THE GREAT QUAKE: How the Biggest Earthquake in North America Changed Our Understanding of the Planet, by Henry Fountain. (Crown, $28.) In 1964, Alaska experienced an earthquake so powerful that, in one town, the resulting tidal wave swept away a third of the residents. Fountain avidly explains both the science and the human toll.

WINTER OF ICE AND IRON, by Rachel Neumeier. (Saga, $29.99.) The plot of Neumeier’s epic fantasy of magic and political intrigue feels familiar, but her writing has a spare, haunting quality that makes up for it.
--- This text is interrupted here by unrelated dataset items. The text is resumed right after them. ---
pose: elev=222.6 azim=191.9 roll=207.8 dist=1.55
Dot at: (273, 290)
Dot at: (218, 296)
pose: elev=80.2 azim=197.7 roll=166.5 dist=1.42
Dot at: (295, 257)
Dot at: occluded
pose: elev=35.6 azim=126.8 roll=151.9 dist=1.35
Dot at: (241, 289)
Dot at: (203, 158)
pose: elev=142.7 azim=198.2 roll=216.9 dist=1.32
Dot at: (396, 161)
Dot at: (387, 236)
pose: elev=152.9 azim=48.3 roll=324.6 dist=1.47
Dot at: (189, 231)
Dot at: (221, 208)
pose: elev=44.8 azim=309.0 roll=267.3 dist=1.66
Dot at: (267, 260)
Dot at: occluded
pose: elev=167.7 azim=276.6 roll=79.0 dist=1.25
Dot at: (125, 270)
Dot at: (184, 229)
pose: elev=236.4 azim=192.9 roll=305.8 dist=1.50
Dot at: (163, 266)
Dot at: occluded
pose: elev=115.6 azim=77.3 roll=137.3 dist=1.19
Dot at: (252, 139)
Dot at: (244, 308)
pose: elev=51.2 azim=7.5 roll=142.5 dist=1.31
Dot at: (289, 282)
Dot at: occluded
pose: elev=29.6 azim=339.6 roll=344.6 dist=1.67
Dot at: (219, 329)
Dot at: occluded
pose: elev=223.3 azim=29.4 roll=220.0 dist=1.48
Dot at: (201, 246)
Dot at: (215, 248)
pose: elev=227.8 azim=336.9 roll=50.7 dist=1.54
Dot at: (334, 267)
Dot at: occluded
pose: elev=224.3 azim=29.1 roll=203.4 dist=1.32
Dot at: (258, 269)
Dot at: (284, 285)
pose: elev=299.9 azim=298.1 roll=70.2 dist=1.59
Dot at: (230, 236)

The characters hook; this is more satisfying comfort food than most.

THE ENDS OF THE WORLD: Volcanic Apocalypses, Lethal Oceans, and Our Quest to Understand Earth’s Past Mass Extinctions, by Peter Brannen. (Ecco, $27.99.) Earth has undergone five major mass extinctions and Brannen tells us about all the destruction in great detail.

DISCOVERING THE MAMMOTH: A Tale of Giants, Unicorns, Ivory, and the Birth of a New Science, by John J. McKay. (Pegasus Books, $27.95.) McKay examines our long fascination with the mysterious, extinct pachyderms that once roamed the earth.

INHERITORS OF THE EARTH: How Nature Is Thriving in an Age of Extinction, by Chris D. Thomas. (PublicAffairs, $28.) Perhaps our “ecological despair,” as Thomas puts it, is overblown; he argues we are seeing a sixth evolution rather than a sixth extinction.